Scartate le altre due ipotesi: la Rsa Vittoria ed i cappuccini di via Milano La «S. Camillo» individuata per il centro convalescenti
Si stringe il cerchio intorno alla struttura sanitaria «tampone» necessaria — qualora il picco dei contagiati dovesse crescere come previsto — ad ospitare decine di pazienti convalescenti o «paucisintomatici» (ovvero con sintomi lievi). L’obiettivo è liberare posti letto degli ospedali bresciani, vicini al collasso. «La decisione spetta alla Regione ed alla Protezione Civile» ribadisce il viceprefetto Beaumont Bortone che ribadisce: «Ad oggi nulla sia stato ancora deciso». Ma la Loggia si sta portando avanti, avanzando il nome di una serie di edifici «papabili». Il cerchio ieri si è stretto intorno alla casa di cura San Camillo: la trattativa è in corso e l’ordine delle Camilliane ha messo a disposizione diversi posti letto.

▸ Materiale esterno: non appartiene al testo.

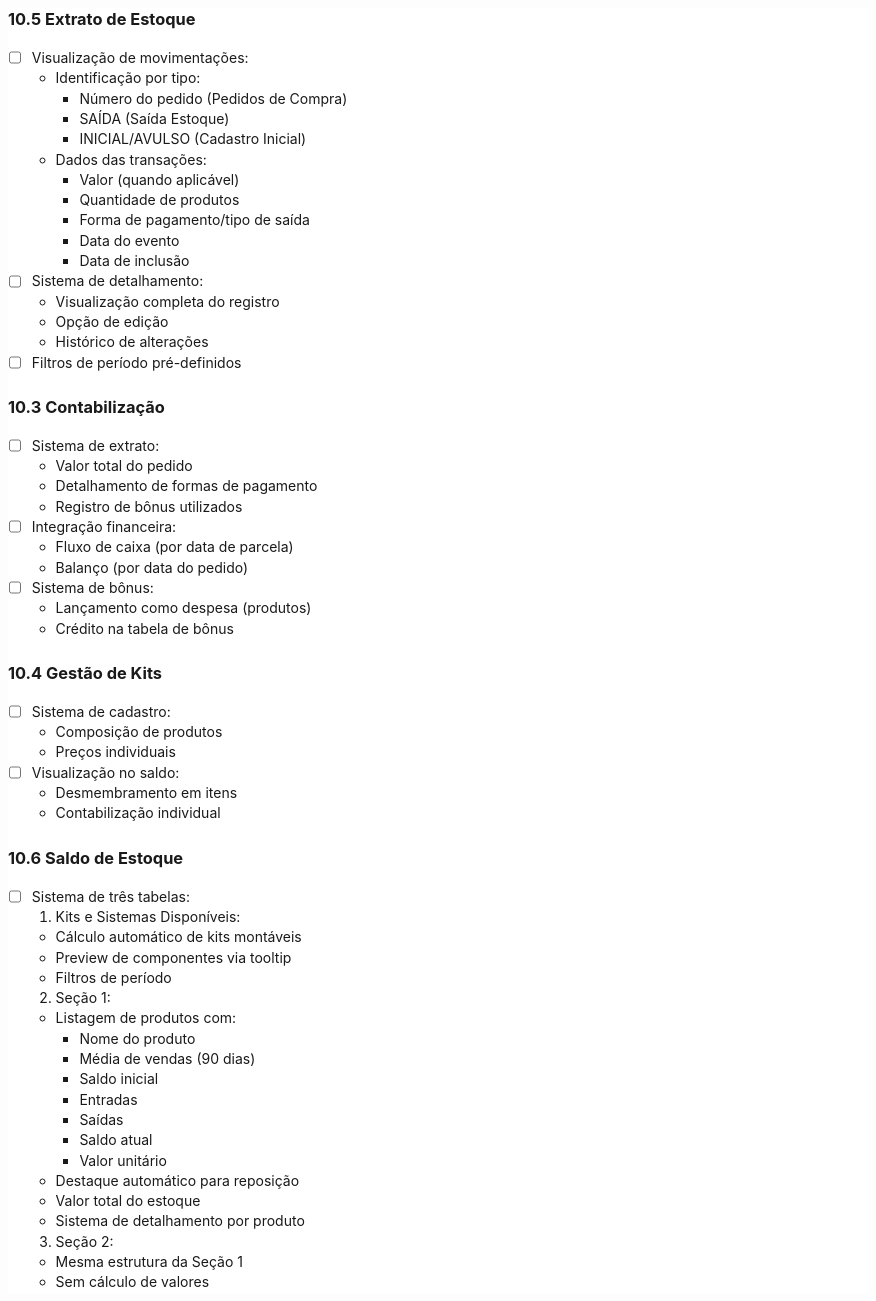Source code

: ### 10.5 Extrato de Estoque
- [ ] Visualização de movimentações:
  - Identificação por tipo:
    - Número do pedido (Pedidos de Compra)
    - SAÍDA (Saída Estoque)
    - INICIAL/AVULSO (Cadastro Inicial)
  - Dados das transações:
    - Valor (quando aplicável)
    - Quantidade de produtos
    - Forma de pagamento/tipo de saída
    - Data do evento
    - Data de inclusão
- [ ] Sistema de detalhamento:
  - Visualização completa do registro
  - Opção de edição
  - Histórico de alterações
- [ ] Filtros de período pré-definidos

### 10.3 Contabilização
- [ ] Sistema de extrato:
  - Valor total do pedido
  - Detalhamento de formas de pagamento
  - Registro de bônus utilizados
- [ ] Integração financeira:
  - Fluxo de caixa (por data de parcela)
  - Balanço (por data do pedido)
- [ ] Sistema de bônus:
  - Lançamento como despesa (produtos)
  - Crédito na tabela de bônus

### 10.4 Gestão de Kits
- [ ] Sistema de cadastro:
  - Composição de produtos
  - Preços individuais
- [ ] Visualização no saldo:
  - Desmembramento em itens
  - Contabilização individual

### 10.6 Saldo de Estoque
- [ ] Sistema de três tabelas:
  1. Kits e Sistemas Disponíveis:
    - Cálculo automático de kits montáveis
    - Preview de componentes via tooltip
    - Filtros de período
  2. Seção 1:
    - Listagem de produtos com:
      - Nome do produto
      - Média de vendas (90 dias)
      - Saldo inicial
      - Entradas
      - Saídas
      - Saldo atual
      - Valor unitário
    - Destaque automático para reposição
    - Valor total do estoque
    - Sistema de detalhamento por produto
  3. Seção 2:
    - Mesma estrutura da Seção 1
    - Sem cálculo de valores
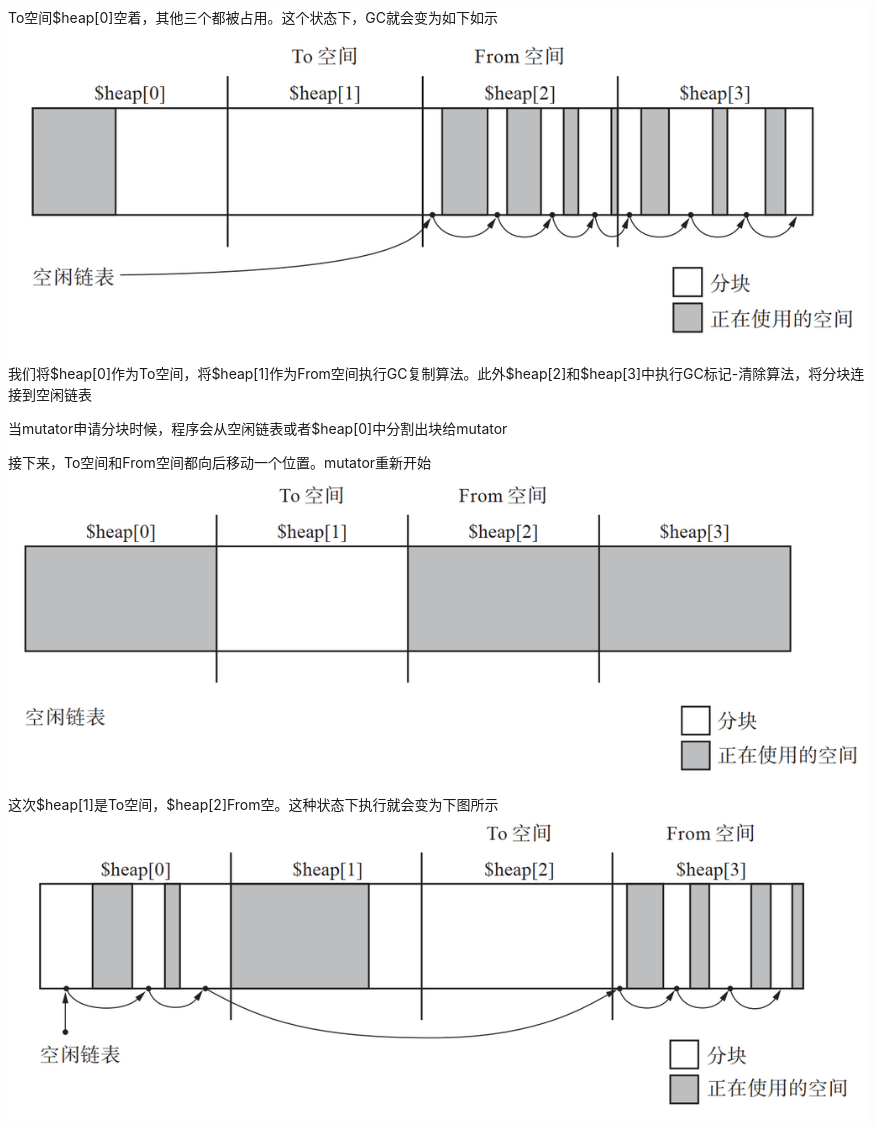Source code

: To空间\$heap[0]空着，其他三个都被占用。这个状态下，GC就会变为如下如示
![avatar](/images/copying_10.png)

我们将\$heap[0]作为To空间，将\$heap[1]作为From空间执行GC复制算法。此外\$heap[2]和\$heap[3]中执行GC标记-清除算法，将分块连接到空闲链表

当mutator申请分块时候，程序会从空闲链表或者\$heap[0]中分割出块给mutator

接下来，To空间和From空间都向后移动一个位置。mutator重新开始
![avatar](/images/copying_11.png)

这次\$heap[1]是To空间，\$heap[2]From空。这种状态下执行就会变为下图所示
![avatar](/images/copying_12.png)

Una benedizione per le autorità sanitarie e civili, perché l’ospedale militare Baggio di Milano, dove ieri sarebbe stato ricoverato il primo paziente bresciano, è troppo lontano. E visti i tanti casi la sua disponibilità sarà presto terminata. La ricerca di una struttura sanitaria da trasformare a luogo di convalescenza è affidata a Donatella Albini, consigliera comunale di Sinistra a Brescia e delegata del sindaco alle questioni sanitarie. L’ex ospedale Sant’Orsola di via Vittorio Emanuele II, sarebbe stata la scelta ottimale. L’edificio ex Fatebenefratelli è vuoto dal 2012, anno nel quale è stato acquistato dalla Fondazione Poliambulanza (ovvero dalle Ancelle della Carità) e da allora è in attesa di un rilancio residenziale commerciale che tarda ad arrivare. «È stato fatto un sopralluogo e purtroppo le camere presentano uno stato di degrado tale da non poter essere utilizzate in tempi brevissimi» spiega Albini. Vuota da molti più anni è Casa Moro di via Crispi (di proprietà della diocesi che da tempo sta tentando di alienarla): tra sanificazione, lavori di restauro e ripristino di luce, acqua, gas, servirebbero diversi mesi. E allora non resta che concentrarsi su una struttura fruibile immediatamente. Scartato l’ex ospedalino dei bambini al Ronchettino la prima scelta ricade sulla casa di cura San Camillo di via Turati (è privata e di proprietà delle Camilliane). Al suo interno c’è un paziente positivo al coronavirus, imprevisto che potrebbe essere superato con la sua dimissione o trasferimento in un altro nosocomio. La trattativa in corso serve anche a superare le ritrosie dei dipendenti. «Una volta che si arriverà ad una situazione di emergenza l’unica discriminante nella scelta di una struttura di supporto sarà la sua idoneità» assicura Bortone. Come dire: la casa di cura potrebbe benissimo essere «commissariata» per causa di forza maggiore, logicamente dietro un ristorno economico adeguato, pattuito con lo Stato. Ma non si arriverà a questo punto. L’accordo è vicino. Il San Camillo conta quasi 120 posti letto di cui 21 nel reparto di Riabilitazione Geriatrica, altri 20 nella Riabilitazione Specialistica e 18 in medicina generale. Insomma, la sessantina di posti di cui sono in certa le autorità sanitarie e civili bresciane.
Passano quindi in second piano le altre opzioni sul tavolo della Prefettura. La prima è Residenza Vittoria, la modernissima casa di riposo di via Calatafimi che appartiene al gruppo francese Korian. Struttura che però fa sapere di «non essere stata ancora contattata da alcun ente». Inoltre i posti disponibili non sarebbero molti: su 33 appartamenti «sono davvero pochi quelli liberi» fa sapere il direttore gestionale Paolo Schiavini. Impensabile quindi che si scelga una struttura che ha personale infermieristico e para-infermieristico (condizione privilegiata) ma che ha meno di dieci posti a disposizione. A dir la verità c’è un’ultima opzione: il convento dei frati cappuccini di via Milano, che è in attesa di essere trasformato in casa di riposo. Più che la condizione delle stanze non gioca a suo favore la mancanza di personale medico ed infermieristico, che in questa fase è essenziale.